Building Artillery.io • Interested in OSS, SRE, product design, SaaS • always up for coffee ☕ • h@veldstra.org@hveldstra


Using KMS to encrypt sensitive data (and using it for Serverless secrets)

kms-vault is a tiny shell script that can be used to encrypt sensitive data such as passwords or private keys using a master key from AWS KMS.

Using kms-vault

First, download the shell scripts and put it somewhere in your $PATH.

To encrypt a text file:

#
# My-KMS-Key is a key you created in KMS, see:
# http://docs.aws.amazon.com/kms/latest/developerguide/create-keys.html
#
kms-vault encrypt My-KMS-Key private_key.pem > private_key.pem.encrypted

To decrypt an encrypted file:

#
# We don't need to specify the name of the key here because that information is 
# stored in the metadata in the encrypted blob of data:
#
kms-vault decrypt private_key.pem.encrypted

(It goes without saying that if you delete the master key that was used to encrypt a file, you won’t be able to recover the plaintext.)

Why KMS?

  1. If you create an AWS-managed master key, it never leaves AWS. That’s one less thing for you to worry about protecting.
  2. All the usual IAM facilites can used for access control with all of its power and flexibility.

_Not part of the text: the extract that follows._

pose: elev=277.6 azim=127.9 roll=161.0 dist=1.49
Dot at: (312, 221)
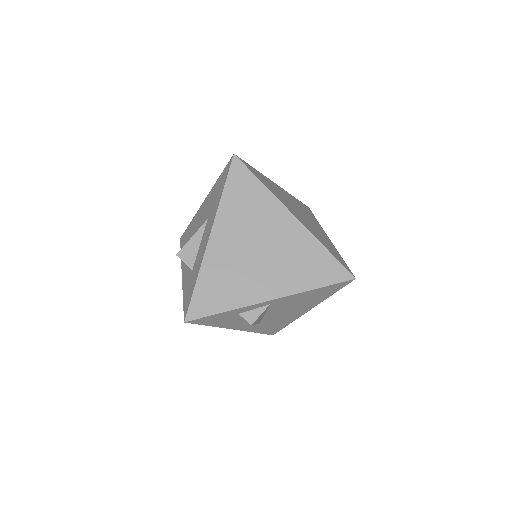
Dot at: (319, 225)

The combination of 1 & 2 makes kms-vault very handy for storing all kinds of secrets inside git repos for example. There’s no need to share a password as is the case with ansible-vault, and access to keys can be controlled with IAM policies on AWS accounts of other members of your team.

Finally, AWS Lambda integrates with KMS, which makes kms-vault a nice simple solution for managing secrets in Serverless-based projects (this is reason I whipped up kms-vault in the first place).